Please recast the part of the entries that opens with the line containing "What is the label of the 7th" and closes with the last line of the entries, both ends included, as a Markdown table with the columns Row and Line. Give each line its own numbered row, skip blank lines, and leave the pictures out.

(Information supplied)
^^^^^^^^

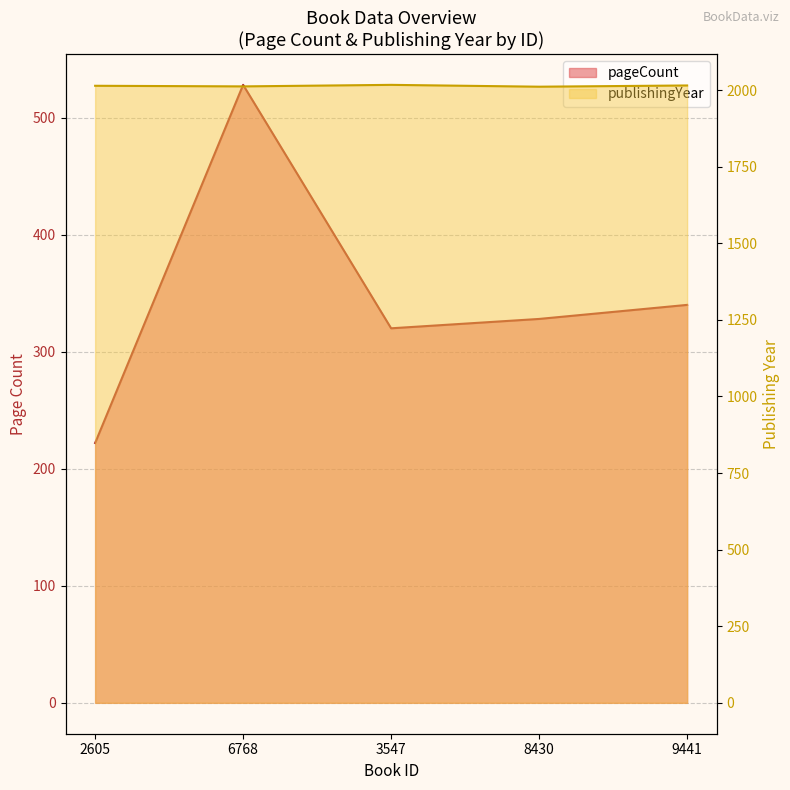

How many data points in publishingYear are above 2014?

2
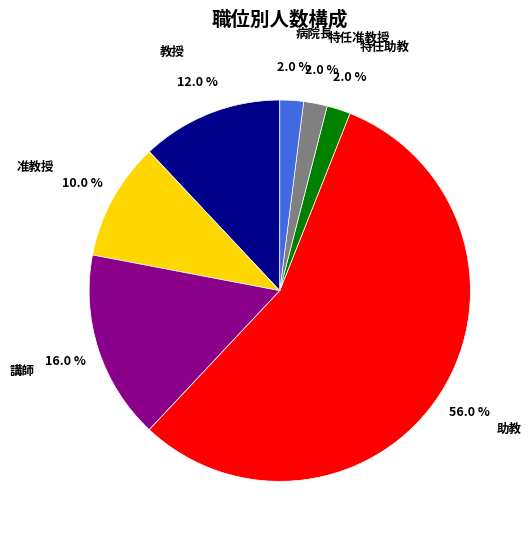

To the nearest percent, what portion does 准教授 represent?

10%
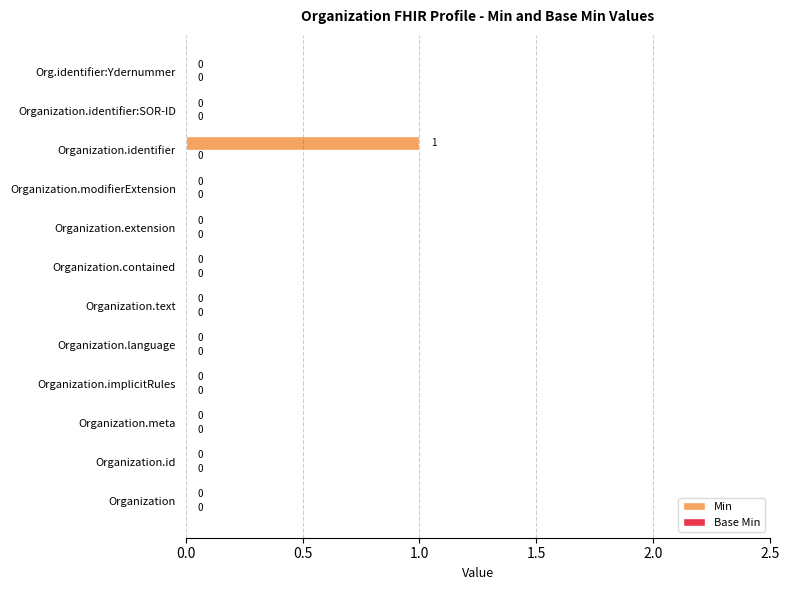

How many data points does each series have?

12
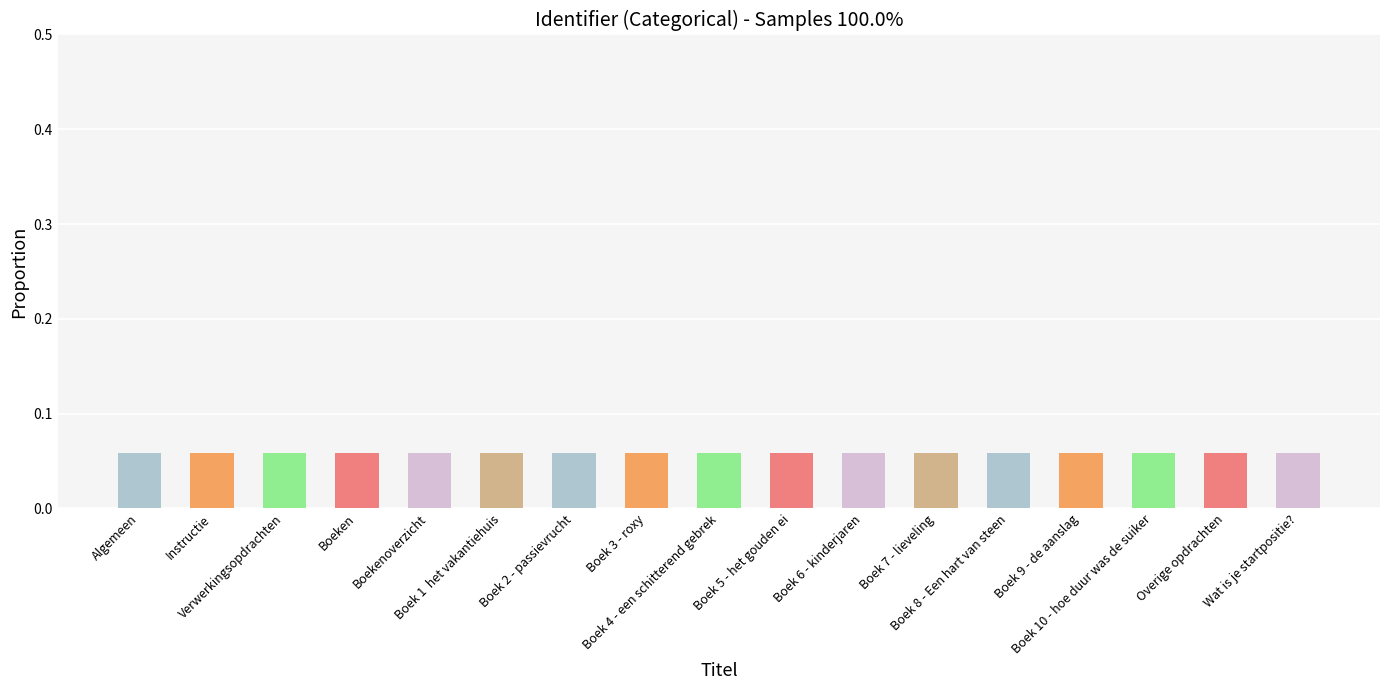

How many values are between 0 and 1?

17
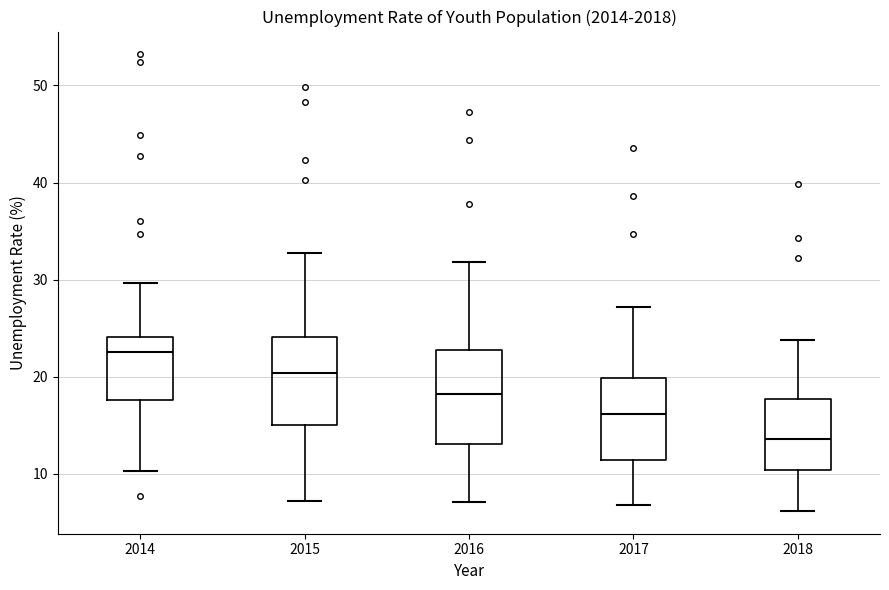

Reading left to right, read every box against the y-axis: the position of its median line, the range the box covers, and the ends of its whiskers. The values are not printed on the chart, so give them approximately, as read against the axis.

2014: median 23, box 18 to 24, whiskers 10 to 30
2015: median 20, box 15 to 24, whiskers 7 to 33
2016: median 18, box 13 to 23, whiskers 7 to 32
2017: median 16, box 11 to 20, whiskers 7 to 27
2018: median 14, box 10 to 18, whiskers 6 to 24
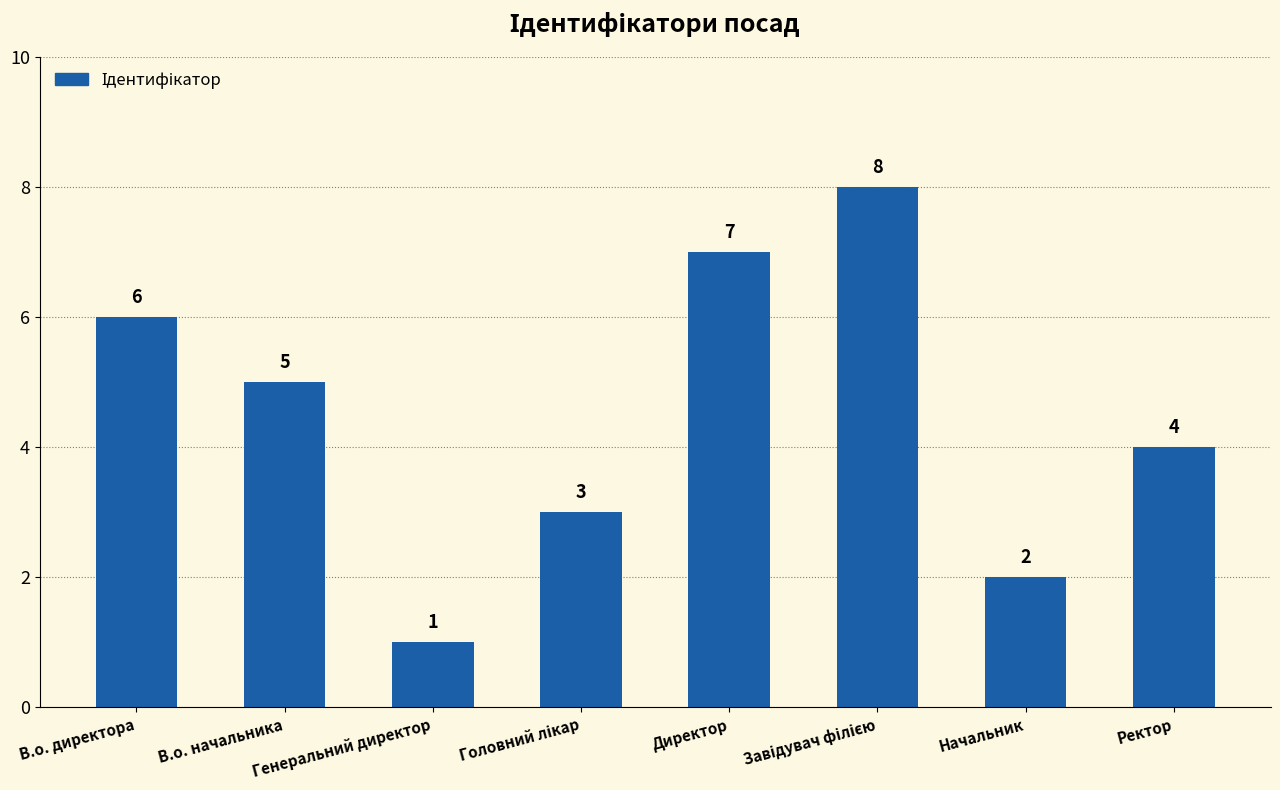

What is the label of the 7th bar from the right?

В.о. начальника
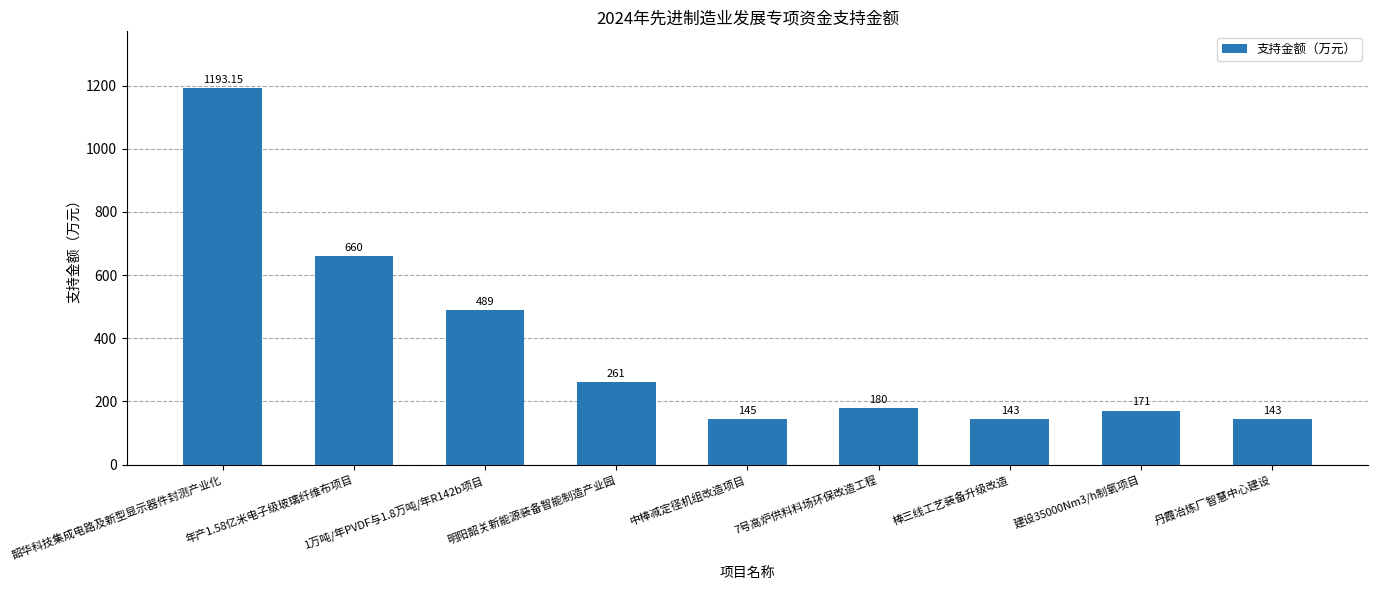

What is the label of the 6th bar from the right?

明阳韶关新能源装备智能制造产业园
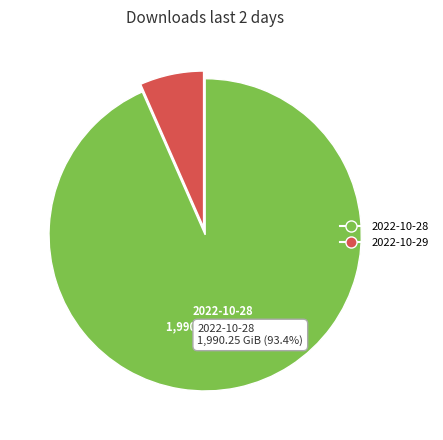

Is there a majority slice in this chart?

Yes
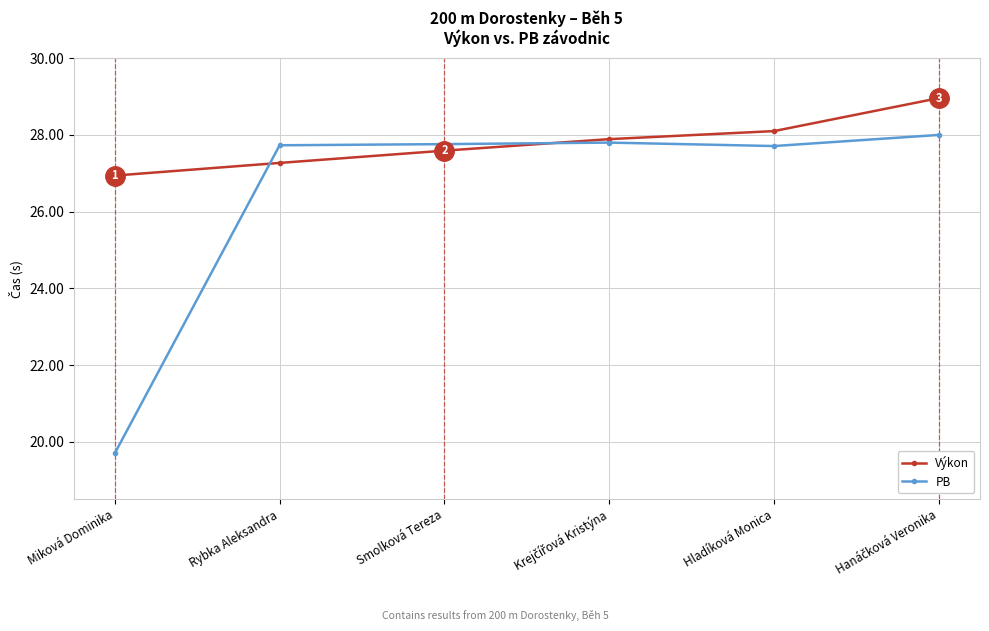

What is the value of the PB point at the 1st from the left?

19.7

^^^^^^^^

(Output of the task)
| Row | Line |
|---|---|
| 1 | What is the label of the 7th bar from the right? |
| 2 | В.о. начальника |
| 3 | What is the label of the 6th bar from the right? |
| 4 | 明阳韶关新能源装备智能制造产业园 |
| 5 | Is there a majority slice in this chart? |
| 6 | Yes |
| 7 | What is the value of the PB point at the 1st from the left? |
| 8 | 19.7 |